Task to carry out:
Write the listing below out again exactly, though only as far as the line with "cell phone: present", which is included.

Available data:
◆ ◆ ◆ ◆ ◆
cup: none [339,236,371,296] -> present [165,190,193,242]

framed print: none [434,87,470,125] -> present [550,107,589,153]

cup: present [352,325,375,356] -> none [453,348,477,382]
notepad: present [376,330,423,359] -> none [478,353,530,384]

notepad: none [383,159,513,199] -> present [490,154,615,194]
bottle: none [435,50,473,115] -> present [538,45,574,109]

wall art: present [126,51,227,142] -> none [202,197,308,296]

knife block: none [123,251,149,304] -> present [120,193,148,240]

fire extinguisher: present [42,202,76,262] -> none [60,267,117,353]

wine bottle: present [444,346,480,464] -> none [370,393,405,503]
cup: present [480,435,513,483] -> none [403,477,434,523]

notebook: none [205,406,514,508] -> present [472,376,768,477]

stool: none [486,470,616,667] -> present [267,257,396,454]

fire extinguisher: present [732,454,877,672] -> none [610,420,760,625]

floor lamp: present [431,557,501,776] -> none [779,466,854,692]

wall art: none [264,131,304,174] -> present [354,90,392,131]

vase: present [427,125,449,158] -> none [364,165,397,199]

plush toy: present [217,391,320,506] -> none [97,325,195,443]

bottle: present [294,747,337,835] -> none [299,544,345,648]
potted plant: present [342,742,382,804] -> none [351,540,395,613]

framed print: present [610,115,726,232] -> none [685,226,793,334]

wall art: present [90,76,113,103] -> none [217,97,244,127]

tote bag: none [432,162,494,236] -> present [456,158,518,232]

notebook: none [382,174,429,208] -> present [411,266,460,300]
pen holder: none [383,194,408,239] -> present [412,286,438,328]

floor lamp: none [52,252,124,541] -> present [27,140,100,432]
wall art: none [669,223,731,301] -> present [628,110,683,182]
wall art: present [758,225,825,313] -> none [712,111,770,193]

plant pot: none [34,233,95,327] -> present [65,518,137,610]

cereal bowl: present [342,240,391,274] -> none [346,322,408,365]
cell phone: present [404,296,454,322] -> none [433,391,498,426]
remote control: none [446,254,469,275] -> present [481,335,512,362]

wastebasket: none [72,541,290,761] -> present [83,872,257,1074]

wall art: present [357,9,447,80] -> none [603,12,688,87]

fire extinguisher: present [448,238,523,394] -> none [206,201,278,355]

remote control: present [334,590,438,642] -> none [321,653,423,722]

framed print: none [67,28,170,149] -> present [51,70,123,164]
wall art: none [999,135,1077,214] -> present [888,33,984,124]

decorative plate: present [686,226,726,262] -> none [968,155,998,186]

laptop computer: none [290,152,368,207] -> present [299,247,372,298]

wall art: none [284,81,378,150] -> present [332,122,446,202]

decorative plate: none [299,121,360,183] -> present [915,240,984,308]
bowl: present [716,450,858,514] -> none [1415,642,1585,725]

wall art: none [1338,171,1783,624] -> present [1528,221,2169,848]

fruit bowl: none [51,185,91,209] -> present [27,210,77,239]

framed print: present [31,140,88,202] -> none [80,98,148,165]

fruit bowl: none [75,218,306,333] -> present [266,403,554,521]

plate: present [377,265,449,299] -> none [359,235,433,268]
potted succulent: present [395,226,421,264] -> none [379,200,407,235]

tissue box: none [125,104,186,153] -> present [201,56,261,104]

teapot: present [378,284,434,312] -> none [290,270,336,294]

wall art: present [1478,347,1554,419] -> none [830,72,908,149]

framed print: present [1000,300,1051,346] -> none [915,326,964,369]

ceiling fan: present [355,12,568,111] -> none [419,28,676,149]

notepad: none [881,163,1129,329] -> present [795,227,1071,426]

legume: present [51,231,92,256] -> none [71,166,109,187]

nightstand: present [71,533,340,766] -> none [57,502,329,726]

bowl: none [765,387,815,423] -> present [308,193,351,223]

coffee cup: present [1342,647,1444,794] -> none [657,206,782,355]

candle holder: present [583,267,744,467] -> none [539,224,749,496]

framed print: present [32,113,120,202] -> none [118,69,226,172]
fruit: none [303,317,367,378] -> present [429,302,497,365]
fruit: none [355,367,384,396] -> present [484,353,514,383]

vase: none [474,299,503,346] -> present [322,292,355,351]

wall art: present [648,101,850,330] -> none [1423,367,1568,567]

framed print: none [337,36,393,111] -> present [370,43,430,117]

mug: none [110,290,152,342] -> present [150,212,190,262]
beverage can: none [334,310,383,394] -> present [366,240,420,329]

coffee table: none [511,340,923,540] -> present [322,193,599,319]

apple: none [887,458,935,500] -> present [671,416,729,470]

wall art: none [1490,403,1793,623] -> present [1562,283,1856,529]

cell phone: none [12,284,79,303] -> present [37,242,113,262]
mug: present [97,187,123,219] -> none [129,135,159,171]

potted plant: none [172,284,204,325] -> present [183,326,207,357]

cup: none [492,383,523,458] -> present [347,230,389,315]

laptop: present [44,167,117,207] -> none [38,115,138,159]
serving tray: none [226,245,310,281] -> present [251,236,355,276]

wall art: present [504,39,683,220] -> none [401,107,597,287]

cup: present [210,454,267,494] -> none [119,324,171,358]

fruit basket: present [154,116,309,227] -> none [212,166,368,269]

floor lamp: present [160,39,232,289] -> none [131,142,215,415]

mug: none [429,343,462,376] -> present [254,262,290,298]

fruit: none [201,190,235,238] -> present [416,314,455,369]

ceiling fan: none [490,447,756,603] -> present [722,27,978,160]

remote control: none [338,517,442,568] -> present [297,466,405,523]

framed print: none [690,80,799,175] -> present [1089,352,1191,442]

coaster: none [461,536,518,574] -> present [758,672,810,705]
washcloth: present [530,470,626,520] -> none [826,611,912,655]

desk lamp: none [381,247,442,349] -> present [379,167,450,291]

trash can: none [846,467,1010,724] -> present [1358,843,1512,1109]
◆ ◆ ◆ ◆ ◆
Response to this task:
cup: none [339,236,371,296] -> present [165,190,193,242]

framed print: none [434,87,470,125] -> present [550,107,589,153]

cup: present [352,325,375,356] -> none [453,348,477,382]
notepad: present [376,330,423,359] -> none [478,353,530,384]

notepad: none [383,159,513,199] -> present [490,154,615,194]
bottle: none [435,50,473,115] -> present [538,45,574,109]

wall art: present [126,51,227,142] -> none [202,197,308,296]

knife block: none [123,251,149,304] -> present [120,193,148,240]

fire extinguisher: present [42,202,76,262] -> none [60,267,117,353]

wine bottle: present [444,346,480,464] -> none [370,393,405,503]
cup: present [480,435,513,483] -> none [403,477,434,523]

notebook: none [205,406,514,508] -> present [472,376,768,477]

stool: none [486,470,616,667] -> present [267,257,396,454]

fire extinguisher: present [732,454,877,672] -> none [610,420,760,625]

floor lamp: present [431,557,501,776] -> none [779,466,854,692]

wall art: none [264,131,304,174] -> present [354,90,392,131]

vase: present [427,125,449,158] -> none [364,165,397,199]

plush toy: present [217,391,320,506] -> none [97,325,195,443]

bottle: present [294,747,337,835] -> none [299,544,345,648]
potted plant: present [342,742,382,804] -> none [351,540,395,613]

framed print: present [610,115,726,232] -> none [685,226,793,334]

wall art: present [90,76,113,103] -> none [217,97,244,127]

tote bag: none [432,162,494,236] -> present [456,158,518,232]

notebook: none [382,174,429,208] -> present [411,266,460,300]
pen holder: none [383,194,408,239] -> present [412,286,438,328]

floor lamp: none [52,252,124,541] -> present [27,140,100,432]
wall art: none [669,223,731,301] -> present [628,110,683,182]
wall art: present [758,225,825,313] -> none [712,111,770,193]

plant pot: none [34,233,95,327] -> present [65,518,137,610]

cereal bowl: present [342,240,391,274] -> none [346,322,408,365]
cell phone: present [404,296,454,322] -> none [433,391,498,426]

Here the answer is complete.